▸ About this task
Every line in the data below that holds "begin" should be found and copied.

┌─ Dataset excerpts

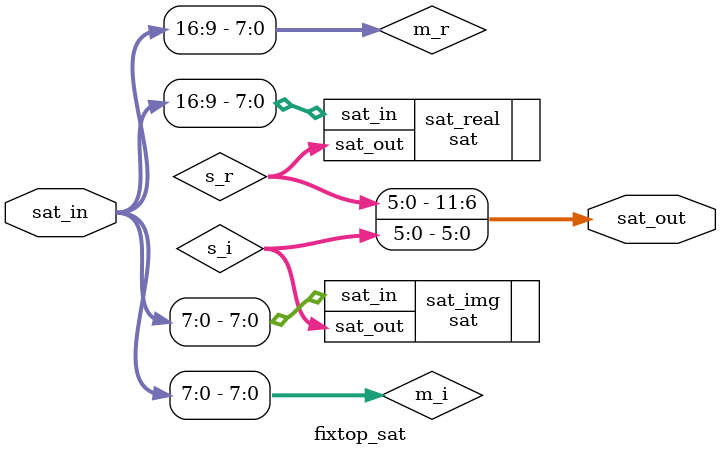
<source format=v>
`timescale 1ns / 1ps


module fixtop_sat
#(parameter NBITS_IN=8,
  parameter NBITS_OUT=6)
 (output [NBITS_OUT*2-1:0] sat_out,
    input [(NBITS_IN+1)*2-1:0] sat_in);
  
 
    wire [NBITS_IN-1:0] m_r;
    wire [NBITS_IN-1:0] m_i;
    
    wire [NBITS_OUT-1:0] s_r;
    wire [NBITS_OUT-1:0] s_i;
    
    
assign m_r = sat_in[(NBITS_IN+1)*2-1:NBITS_IN+1]; //Real
assign m_i = sat_in[NBITS_IN+1-1:0];        //Img
    
     
        sat
          #(.NBITS_IN(NBITS_IN+1),
           .NBITS_OUT(NBITS_OUT))
        sat_real
          (.sat_in(m_r),
           .sat_out(s_r));
           
         
       
         sat
          #(.NBITS_IN(NBITS_IN+1),
           .NBITS_OUT(NBITS_OUT))
        sat_img
          (.sat_in(m_i),
           .sat_out(s_i));
             

assign sat_out = {s_r,s_i};

          

    
    
endmodule

</source>
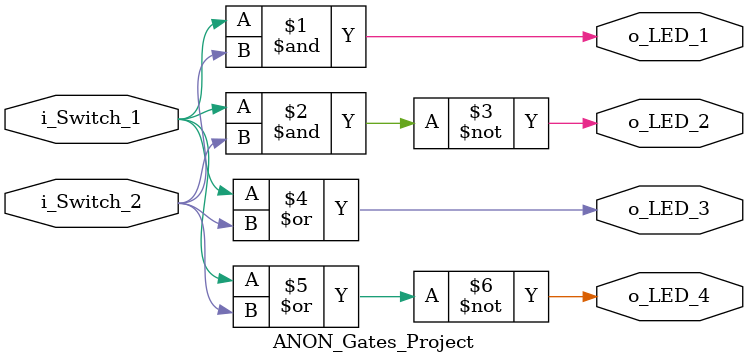
<source format=v>
/*
File: ANON_Gates_Project.v
Copyright (C) 2013-2020 Nandland.com
license : MIT
*/
module ANON_Gates_Project
    (input i_Switch_1,
     input i_Switch_2,
     output o_LED_1,
     output o_LED_2,
     output o_LED_3,
     output o_LED_4);

    // AND
    assign o_LED_1 = i_Switch_1 & i_Switch_2;
    // NAND
    assign o_LED_2 = ~(i_Switch_1 & i_Switch_2);    
    // OR
    assign o_LED_3 = i_Switch_1 | i_Switch_2;
    // NOR
    assign o_LED_4 = ~(i_Switch_1 |  i_Switch_2);

endmodule
</source>
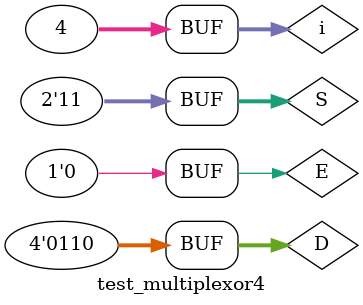
<source format=v>
module multiplexor4(D, E, S, Y);
input [3:0] D;
input [1:0] S;
output reg Y;
input E;

always @(D or S or E) begin

if (E == 1)
  Y=0;
else
  Y=D[S];
end
endmodule

module test_multiplexor4;
reg [3:0] D;
reg [1:0] S;
wire Y;
reg E;
integer i;

multiplexor4 mymux(D, E, S, Y);
initial begin
  E=1; D=6;
  #20;
  E=0;
  for(i = 0; i < 4; i = i+1) begin
    S = i;
    #10;
  end
end


endmodule

</source>
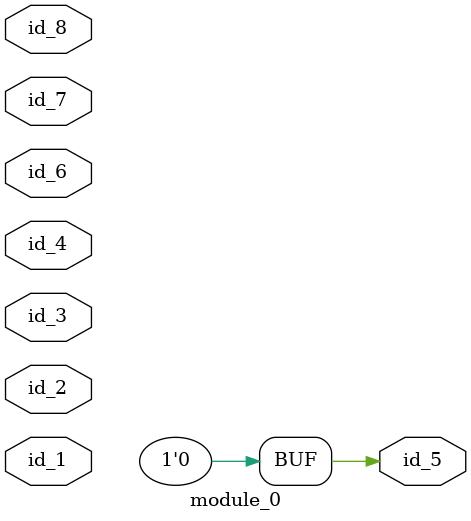
<source format=v>
module module_0 (
    id_1,
    id_2,
    id_3,
    id_4,
    id_5,
    id_6,
    id_7,
    id_8
);
  input id_8;
  input id_7;
  input id_6;
  output id_5;
  input id_4;
  inout id_3;
  input id_2;
  inout id_1;
  always @(id_6) id_5 <= "";
endmodule

</source>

└─

▸ Answer to this exercise
always @(D or S or E) begin
initial begin
  for(i = 0; i < 4; i = i+1) begin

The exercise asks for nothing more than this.